Please filter the data below down to the lines holding the string "research".

'''

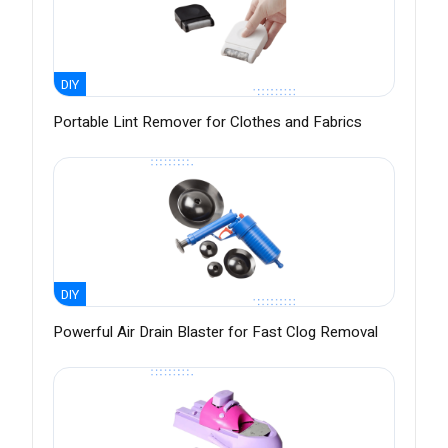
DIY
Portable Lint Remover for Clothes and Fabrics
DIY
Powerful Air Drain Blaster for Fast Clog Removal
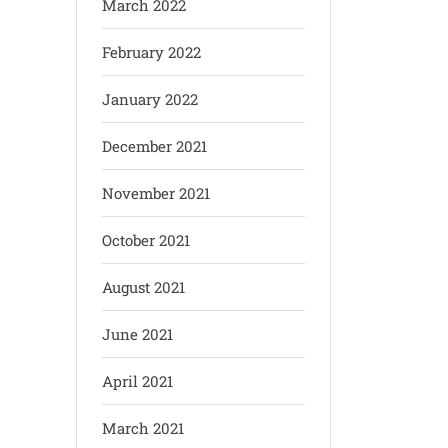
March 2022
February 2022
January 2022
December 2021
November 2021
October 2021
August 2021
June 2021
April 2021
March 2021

'''
'''

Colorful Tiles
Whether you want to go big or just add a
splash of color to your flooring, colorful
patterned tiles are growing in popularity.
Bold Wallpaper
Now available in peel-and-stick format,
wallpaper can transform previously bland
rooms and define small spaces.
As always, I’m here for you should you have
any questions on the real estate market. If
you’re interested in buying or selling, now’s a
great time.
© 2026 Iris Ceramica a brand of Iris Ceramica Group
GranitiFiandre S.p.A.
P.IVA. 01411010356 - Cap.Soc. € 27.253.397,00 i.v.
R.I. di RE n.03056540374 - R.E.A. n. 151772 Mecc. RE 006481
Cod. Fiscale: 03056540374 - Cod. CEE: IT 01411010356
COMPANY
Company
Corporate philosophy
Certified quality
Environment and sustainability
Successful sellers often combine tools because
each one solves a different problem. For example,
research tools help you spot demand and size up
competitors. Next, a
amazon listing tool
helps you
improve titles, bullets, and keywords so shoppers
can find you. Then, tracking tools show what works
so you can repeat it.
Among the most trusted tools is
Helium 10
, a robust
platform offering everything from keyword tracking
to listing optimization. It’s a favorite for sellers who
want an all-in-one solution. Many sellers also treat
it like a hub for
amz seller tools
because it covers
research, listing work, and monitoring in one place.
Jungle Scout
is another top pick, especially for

'''
'''

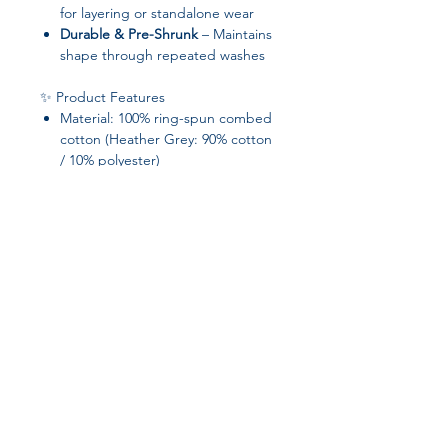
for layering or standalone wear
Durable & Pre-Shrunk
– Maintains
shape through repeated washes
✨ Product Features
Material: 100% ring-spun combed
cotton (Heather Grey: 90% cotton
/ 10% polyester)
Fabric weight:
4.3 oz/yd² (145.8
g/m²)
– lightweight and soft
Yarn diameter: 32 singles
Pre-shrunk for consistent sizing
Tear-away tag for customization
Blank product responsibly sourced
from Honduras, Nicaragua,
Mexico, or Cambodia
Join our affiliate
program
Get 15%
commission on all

'''

EXERCISE RESULT:
research tools help you spot demand and size up
research, listing work, and monitoring in one place.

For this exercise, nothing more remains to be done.